Anne Carson, neste livro que surge em Portugal com tradução de Tatiana Faia e publicação da não (edições), a editora que sempre a traz, propõe-nos uma explosão de vozes, que ora são as dela, ora são as nossas. Senão vejam. Em Vidro, Ironia e Deus, através de um conjunto de cinco longos poemas e um ensaio em prosa, são extraídas e expostas vozes de mulheres relevantes. E o seu impacto.

Somos chamados a ouvir a da sua mãe e a sua, desde logo. Também a de Emily Brontë e a da sua irmã Charlotte. A partir de leituras de Emily Brontë, aliás, é descrito um amor que acabou. Faz uma incursão sobre a verdade de Deus e, numa outra divagação do seu livro, Anne Carson retrata um elenco de personagens retiradas à ficção e à realidade, quem sabe, num programa de televisão. Mas também nos fala da deceção de uma estada em Roma e das angústias do profeta Isaías.

«O que resulta ao certo/ de tanto esgravatar o passado?», lemos num dos cinco poemas deste Vidro, Ironia e Deus que intercala no seu discurso uma antiguidade útil à memória e uma contemporaneidade que temos por baixo dos olhos. Deambulando sobre o tema mais intemporal de todos, o amor, questiona: «O que é amor?/ As minhas perguntas não eram originais./ Nem eu lhes respondi». Comenta esse meio poderoso que é a televisão: «A TV é inerentemente cínica. Fala ao olho, mas a mente não tem olho».

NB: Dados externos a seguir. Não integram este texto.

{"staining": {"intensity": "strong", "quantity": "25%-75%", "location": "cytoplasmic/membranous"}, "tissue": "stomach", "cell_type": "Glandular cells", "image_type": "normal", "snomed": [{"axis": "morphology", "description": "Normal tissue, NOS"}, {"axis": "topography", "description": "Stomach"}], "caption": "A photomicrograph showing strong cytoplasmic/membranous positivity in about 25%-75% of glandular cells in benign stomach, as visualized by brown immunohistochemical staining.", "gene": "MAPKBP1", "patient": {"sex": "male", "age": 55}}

No final, no ensaio em prosa (dado que também os seus poemas são um ensaio a céu aberto), Anne Carson fala do género do som. Recupera nomes masculinos, de Aristóteles a Freud ou Hemingway, que escreveram sobre a voz estridente das mulheres, criando evidência sobre um pensamento não raras vezes comum acerca das diferenças de género e que esconde, na verdade, um certo receio de uma sociedade patriarcal face ao poder de algumas vozes de comando (que são e foram tantas vezes as das mulheres).

Anne Carson, que é apresentada neste livro, como nos restantes da não (edições), por ter nascido no Canadá e ganhar a vida ensinando grego antigo, vem falar-nos de vozes neste livro, porque ela própria tem uma voz. E a dela é única. Mesmo que isso pareça impossível. Ou meta medo.